Stored entries

■ ■ ■ ■

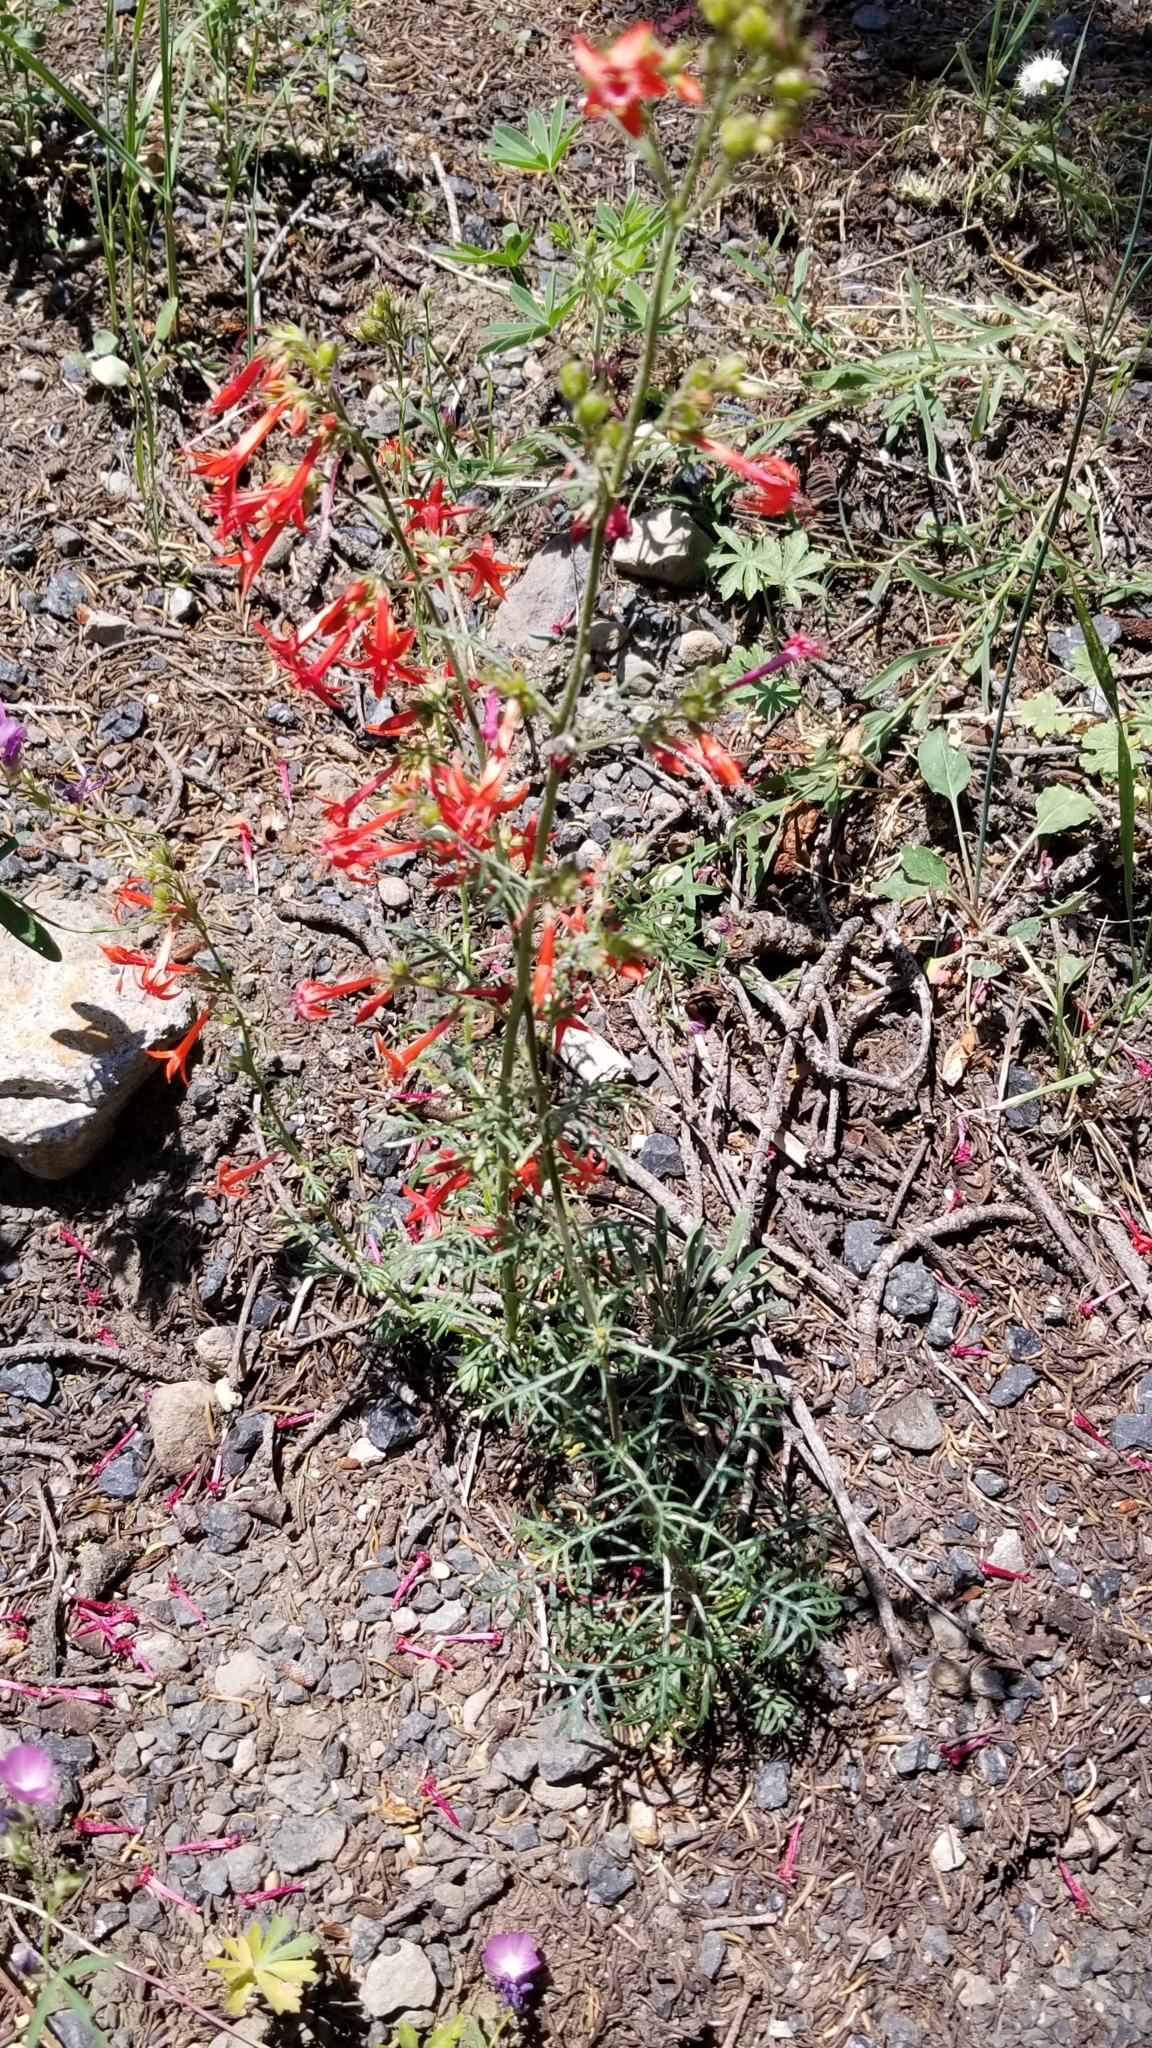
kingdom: Plantae
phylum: Tracheophyta
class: Magnoliopsida
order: Ericales
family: Polemoniaceae
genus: Ipomopsis
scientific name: Ipomopsis aggregata
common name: Scarlet gilia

■ ■ ■ ■

Pull every naming line out of the data above and copy each one word for word, from kingdom to common name. Leave the picture out of your answer.

kingdom: Plantae
phylum: Tracheophyta
class: Magnoliopsida
order: Ericales
family: Polemoniaceae
genus: Ipomopsis
scientific name: Ipomopsis aggregata
common name: Scarlet gilia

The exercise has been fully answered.